Locate the word "right" in the entries below, then gather every line that holds it.
### Data extract
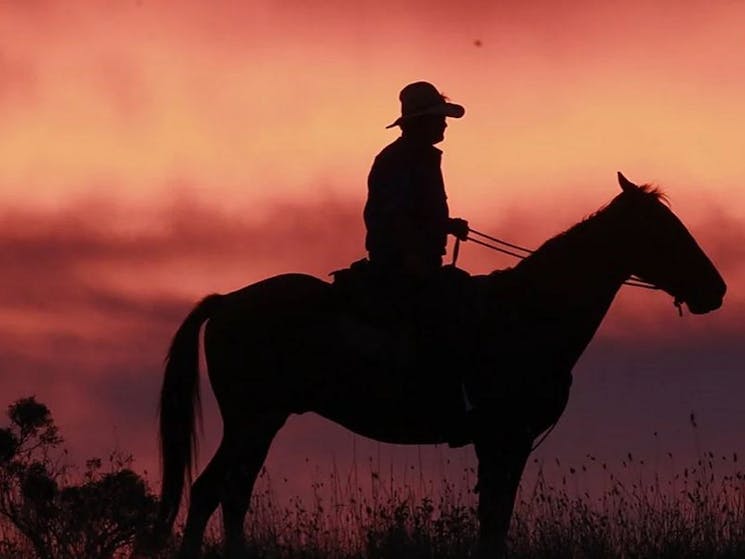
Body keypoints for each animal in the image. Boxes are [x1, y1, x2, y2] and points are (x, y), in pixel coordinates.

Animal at [158, 173, 728, 556]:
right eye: (664, 230)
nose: (717, 290)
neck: (529, 313)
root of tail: (226, 301)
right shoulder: (504, 437)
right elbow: (494, 520)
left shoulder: (504, 443)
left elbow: (494, 519)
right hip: (251, 420)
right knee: (211, 493)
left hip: (263, 422)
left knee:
######
Solution
right eye: (664, 230)
right shoulder: (504, 437)
right elbow: (494, 520)
right hip: (251, 420)
right knee: (211, 493)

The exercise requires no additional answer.